International Journal of Computer Vision ( IF 11.6 ) Pub Date : 2024-10-22 , DOI: 10.1007/s11263-024-02202-8 Lucas Ventura, Cordelia Schmid, Gül Varol
We describe a protocol to study text-to-video retrieval training with unlabeled videos, where we assume (i) no access to labels for any videos, i.e., no access to the set of ground-truth captions, but (ii) access to labeled images in the form of text. Using image expert models is a realistic scenario given that annotating images is cheaper therefore scalable, in contrast to expensive video labeling schemes. Recently, zero-shot image experts such as CLIP have established a new strong baseline for video understanding tasks. In this paper, we make use of this progress and instantiate the image experts from two types of models: a text-to-image retrieval model to provide an initial backbone, and image captioning models to provide supervision signal into unlabeled videos. We show that automatically labeling video frames with image captioning allows text-to-video retrieval training. This process adapts the features to the target domain at no manual annotation cost, consequently outperforming the strong zero-shot CLIP baseline. During training, we sample captions from multiple video frames that best match the visual content, and perform a temporal pooling over frame representations by scoring frames according to their relevance to each caption. We conduct extensive ablations to provide insights and demonstrate the effectiveness of this simple framework by outperforming the CLIP zero-shot baselines on text-to-video retrieval on three standard datasets, namely ActivityNet, MSR-VTT, and MSVD. Code and models will be made publicly available.
中文翻译:
从图像字幕中学习文本到视频检索
我们描述了一种协议,用于研究未标记视频的文本到视频检索训练,其中我们假设 (i) 无法访问任何视频的标签,即无法访问一组真实字幕,但 (ii) 访问文本形式的标记图像。使用图像专家模型是一个现实的场景,因为与昂贵的视频标记方案相比,注释图像更便宜,因此可扩展。最近,CLIP 等零镜头图像专家为视频理解任务建立了一个新的强大基线。
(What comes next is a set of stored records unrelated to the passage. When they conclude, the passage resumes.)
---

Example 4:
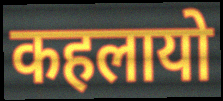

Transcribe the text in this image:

कहलायो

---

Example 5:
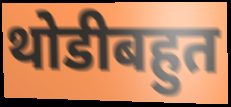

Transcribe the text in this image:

थोडीबहुतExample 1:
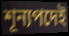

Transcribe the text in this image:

শূন্যপদেই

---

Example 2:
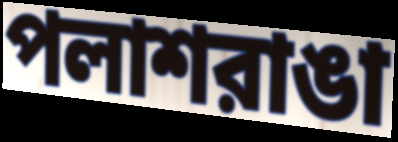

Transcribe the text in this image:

পলাশরাঙা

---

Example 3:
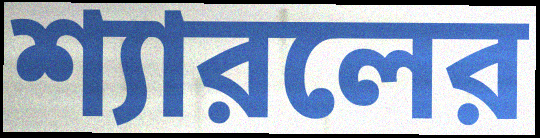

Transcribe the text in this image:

শ্যারলের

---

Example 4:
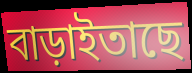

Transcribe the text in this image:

বাড়াইতাছে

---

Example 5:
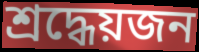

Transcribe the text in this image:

শ্রদ্ধেয়জনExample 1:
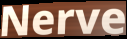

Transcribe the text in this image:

Nerve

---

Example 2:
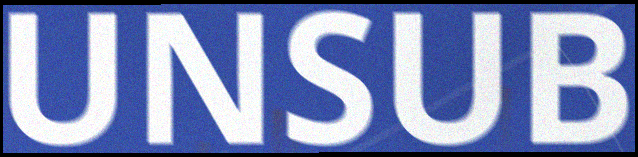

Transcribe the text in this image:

UNSUB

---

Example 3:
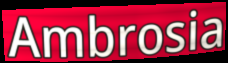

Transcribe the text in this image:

Ambrosia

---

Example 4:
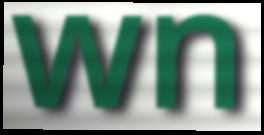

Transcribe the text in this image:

在本文中,我们利用这一进展,从两种类型的模型中实例化了图像专家:提供初始主干的文本到图像检索模型,以及为未标记视频提供监督信号的图像描述模型。我们表明,使用图像字幕自动标记视频帧可以进行文本到视频检索训练。此过程使特征适应目标域,无需手动注释成本,因此性能优于强大的零样本 CLIP 基线。在训练期间,我们从与视觉内容最匹配的多个视频帧中采样字幕,并通过根据帧与每个字幕的相关性对帧表示进行临时池化。我们进行了广泛的消融,通过在三个标准数据集(即 ActivityNet、MSR-VTT 和 MSVD)上超越 CLIP 文本到视频检索的 CLIP 零镜头基线来提供见解并证明这个简单框架的有效性。代码和模型将公开提供。